=== Source data ===
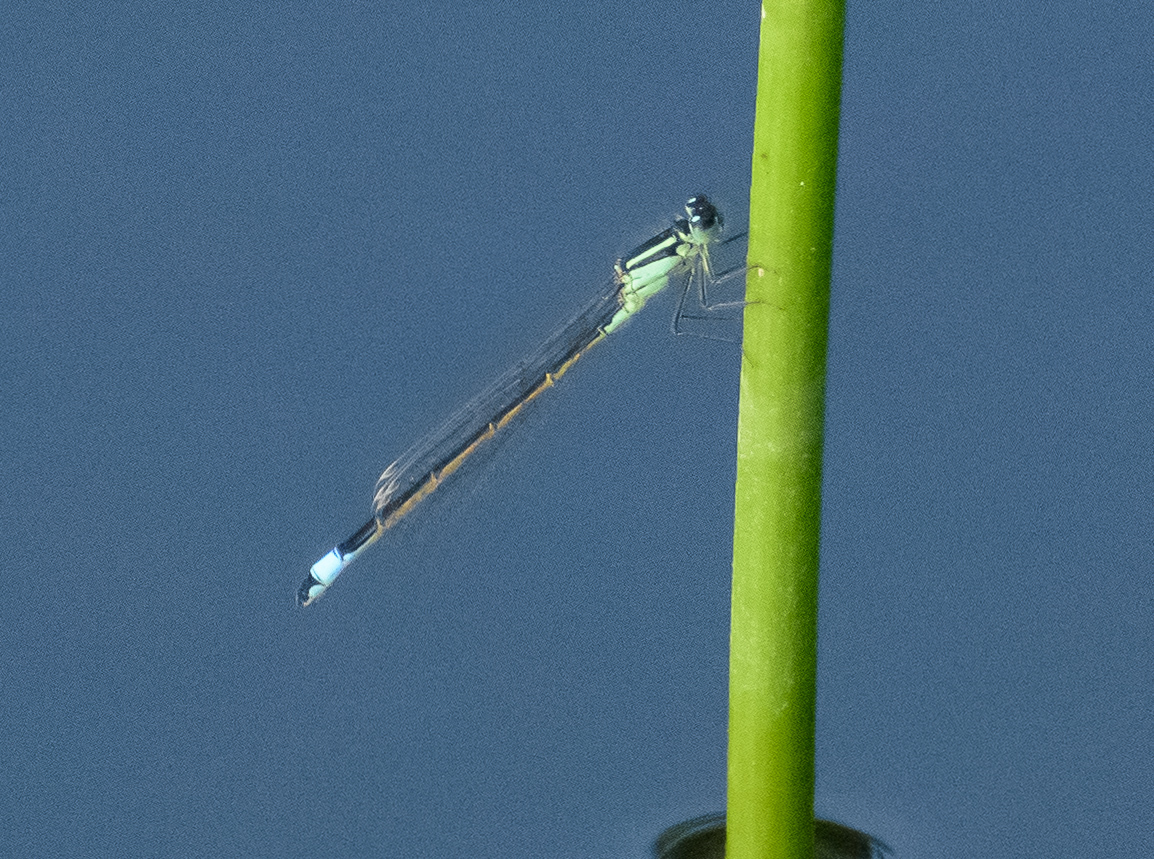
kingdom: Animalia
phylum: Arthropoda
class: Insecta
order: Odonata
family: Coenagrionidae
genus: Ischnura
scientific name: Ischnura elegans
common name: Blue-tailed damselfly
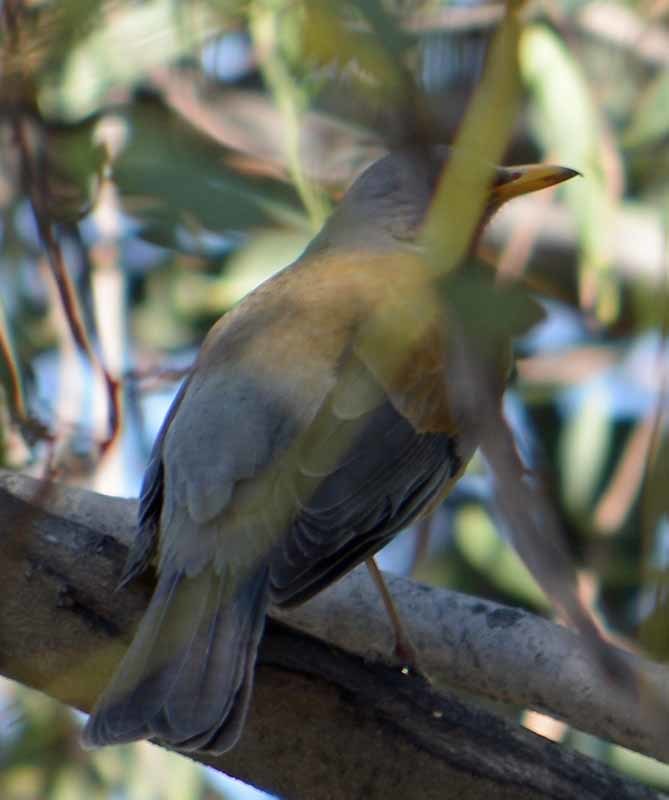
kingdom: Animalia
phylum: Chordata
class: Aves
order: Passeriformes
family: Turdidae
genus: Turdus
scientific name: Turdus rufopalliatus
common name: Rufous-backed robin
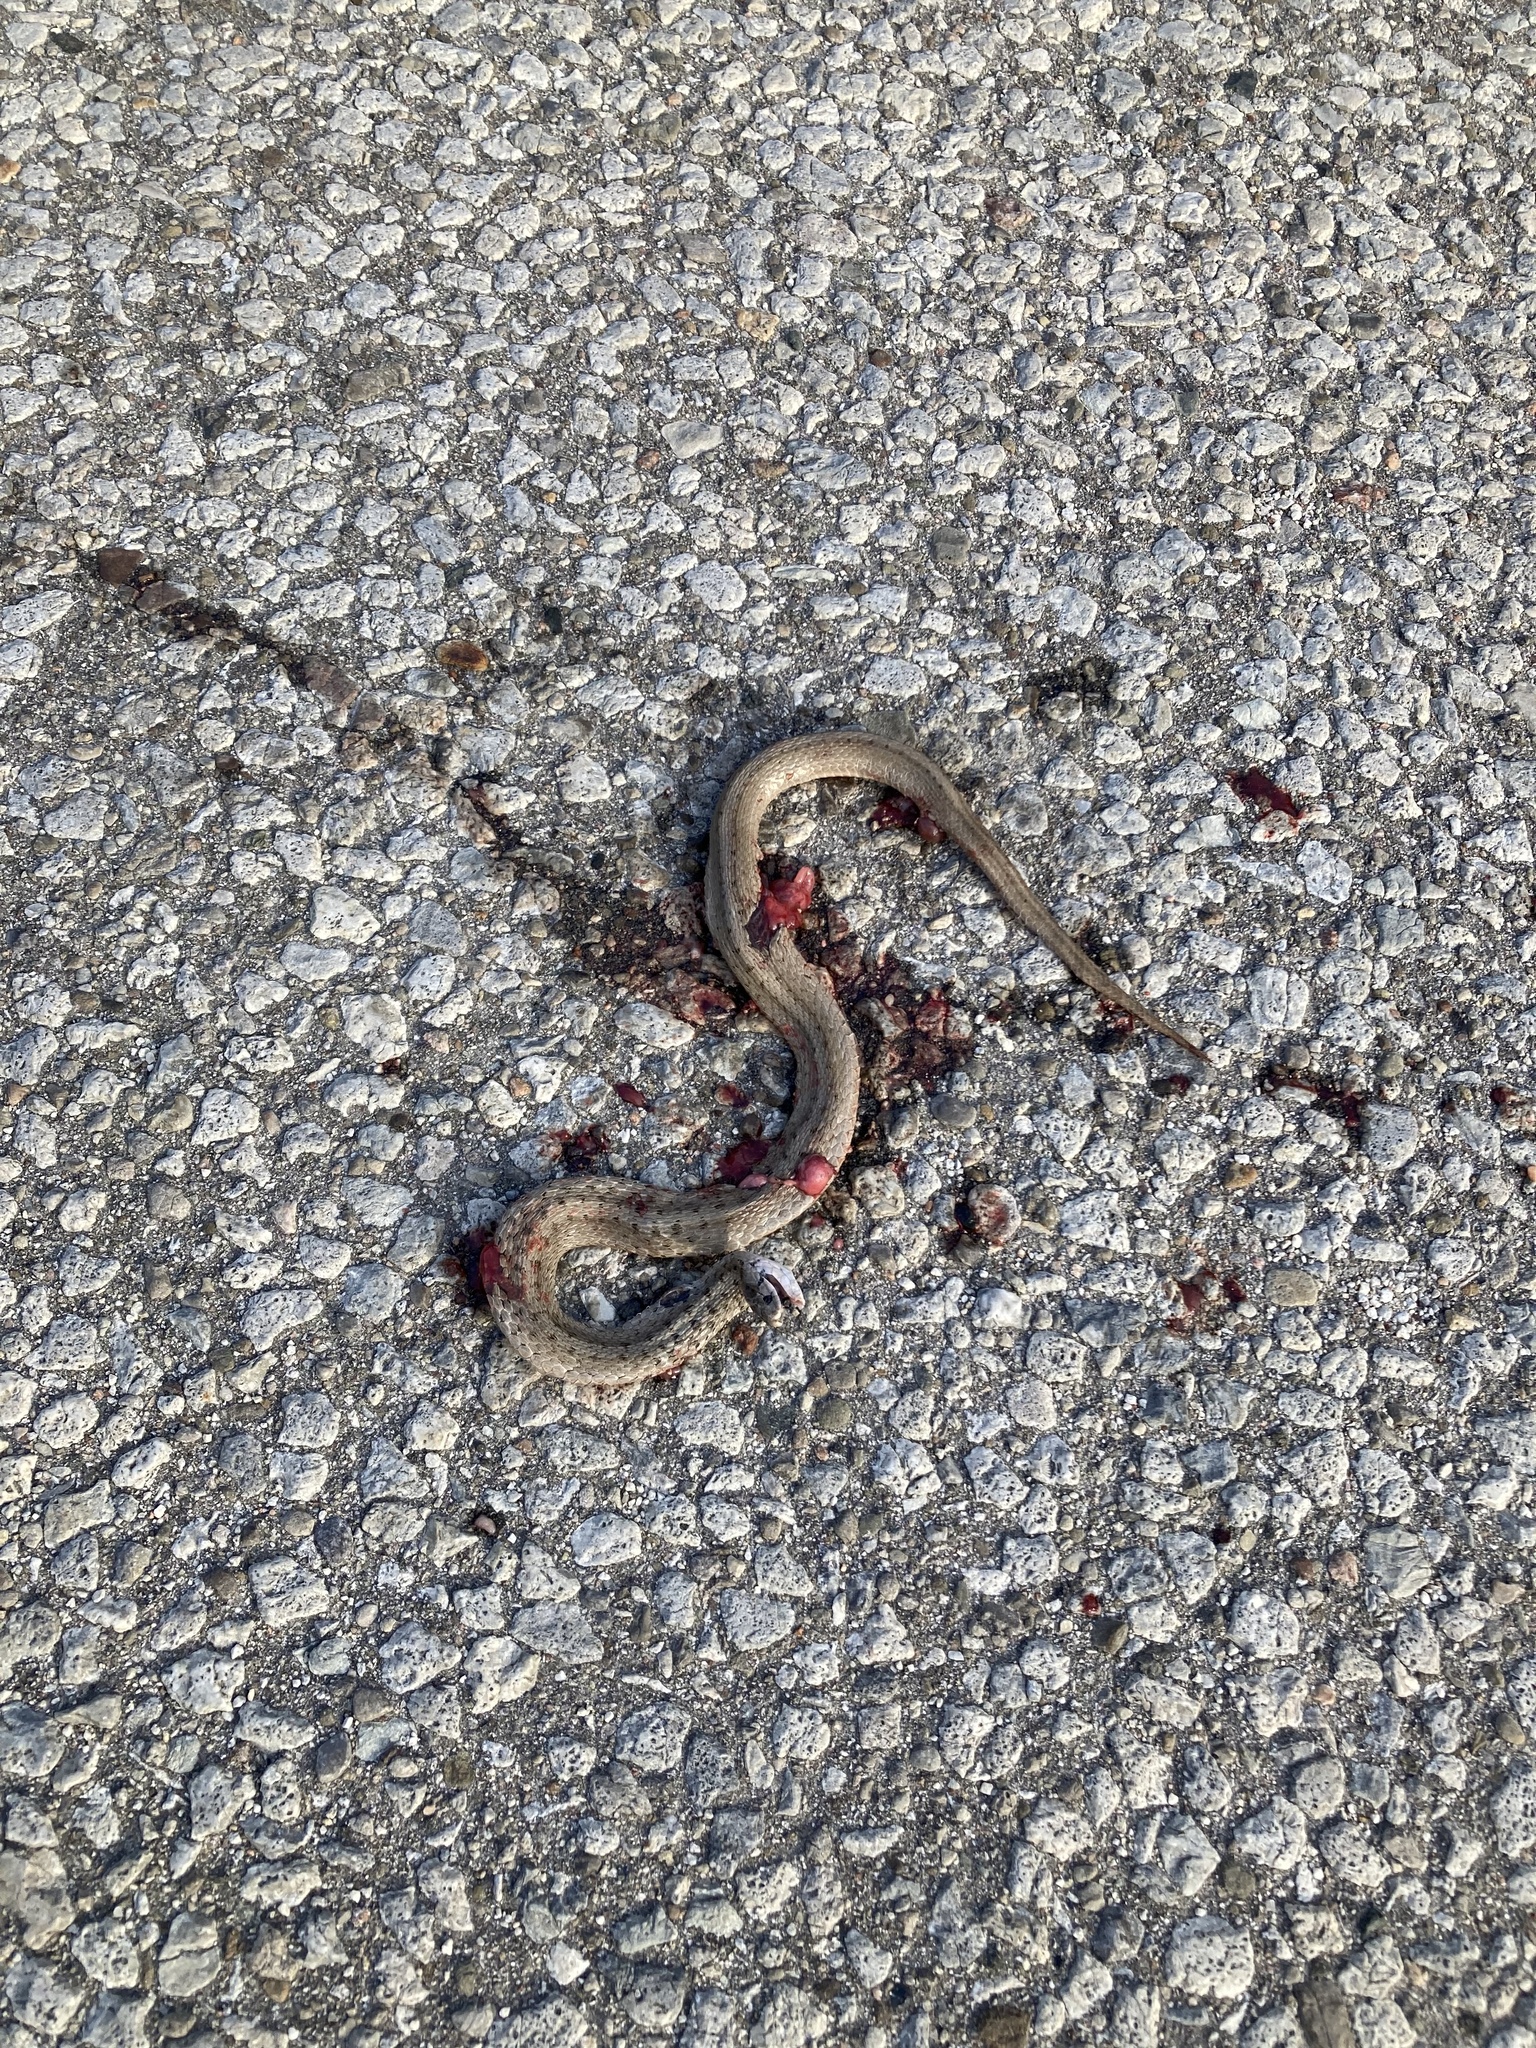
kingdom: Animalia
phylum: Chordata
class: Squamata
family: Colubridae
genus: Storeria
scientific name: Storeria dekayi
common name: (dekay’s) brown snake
===
Requirement => Copy every line of the rows above word for word, leaving out the pictures.

Result for this exercise =>
kingdom: Animalia
phylum: Arthropoda
class: Insecta
order: Odonata
family: Coenagrionidae
genus: Ischnura
scientific name: Ischnura elegans
common name: Blue-tailed damselfly
kingdom: Animalia
phylum: Chordata
class: Aves
order: Passeriformes
family: Turdidae
genus: Turdus
scientific name: Turdus rufopalliatus
common name: Rufous-backed robin
kingdom: Animalia
phylum: Chordata
class: Squamata
family: Colubridae
genus: Storeria
scientific name: Storeria dekayi
common name: (dekay’s) brown snake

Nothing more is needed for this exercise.